Improve the feedback loop: The system currently allows manual cluster reassignment with automatic UMAP recomputation, but this is just the foundation for true co-adaptive analytics. The proposed enhancement involves fine-tuning the model’s encoder layers using user feedback as supervision signals, creating a bidirectional learning loop where both user understanding and model performance improve iteratively.

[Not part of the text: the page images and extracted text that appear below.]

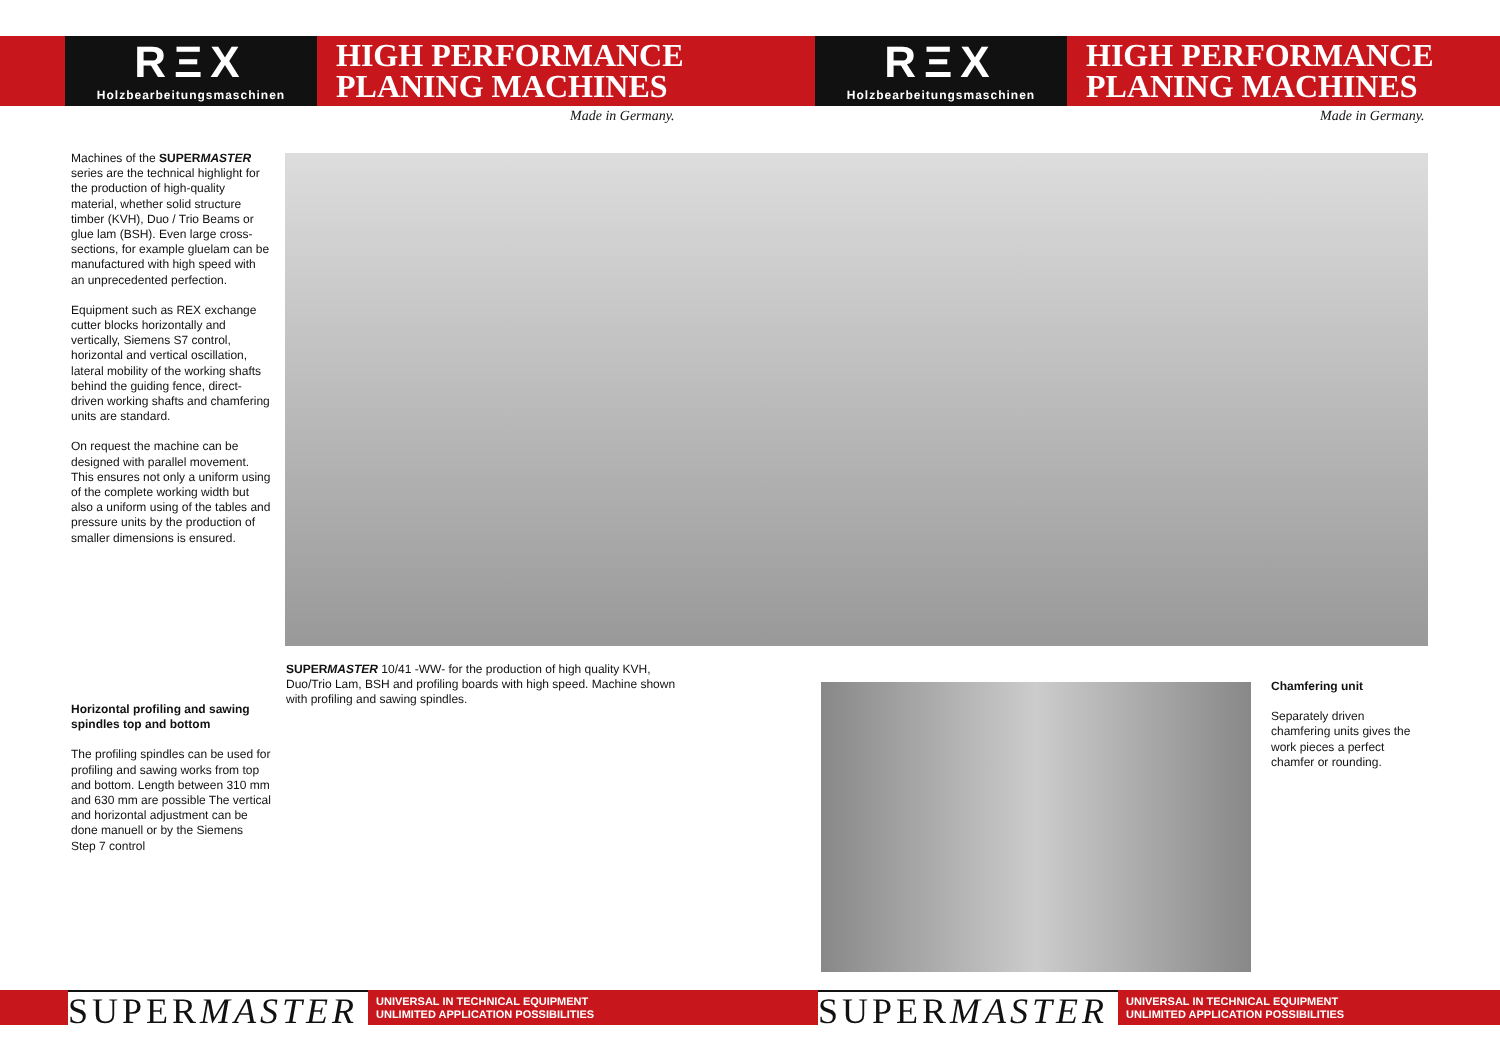RΞX
Holzbearbeitungsmaschinen
HIGH PERFORMANCE
PLANING MACHINES
Made in Germany.
RΞX
Holzbearbeitungsmaschinen
HIGH PERFORMANCE
PLANING MACHINES
Made in Germany.
Machines of the SUPERMASTER series are the technical highlight for the production of high-quality material, whether solid structure timber (KVH), Duo / Trio Beams or glue lam (BSH). Even large cross-sections, for example gluelam can be manufactured with high speed with an unprecedented perfection.
Equipment such as REX exchange cutter blocks horizontally and vertically, Siemens S7 control, horizontal and vertical oscillation, lateral mobility of the working shafts behind the guiding fence, direct-driven working shafts and chamfering units are standard.
On request the machine can be designed with parallel movement. This ensures not only a uniform using of the complete working width but also a uniform using of the tables and pressure units by the production of smaller dimensions is ensured.
SUPERMASTER 10/41 -WW- for the production of high quality KVH, Duo/Trio Lam, BSH and profiling boards with high speed. Machine shown with profiling and sawing spindles.
Horizontal profiling and sawing spindles top and bottom
The profiling spindles can be used for profiling and sawing works from top and bottom. Length between 310 mm and 630 mm are possible The vertical and horizontal adjustment can be done manuell or by the Siemens Step 7 control
Chamfering unit
Separately driven chamfering units gives the work pieces a perfect chamfer or rounding.
SUPERMASTER
UNIVERSAL IN TECHNICAL EQUIPMENT
UNLIMITED APPLICATION POSSIBILITIES
SUPERMASTER
UNIVERSAL IN TECHNICAL EQUIPMENT
UNLIMITED APPLICATION POSSIBILITIES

Future extensions could include active learning strategies to identify the most informative examples for user annotation and confidence scoring to highlight uncertain predictions.

User guidance (e.g. with intro.js) on how the tool should be used or make it self-explanatory

Improving the explainability part:

  1. by showing what the model learned. For example by (overlaying) the predicted trajectories of the agents in plays of a given cluster.
  2. visualising activations of layers, and neurons in the model to figure out how the model could be improved

Conclusion

This project reinforced that the most powerful AI systems aren’t fully automated. They amplify human expertise through thoughtful interaction design. Mixed-initiative approaches could transform how domain experts work with AI across sports analytics and beyond.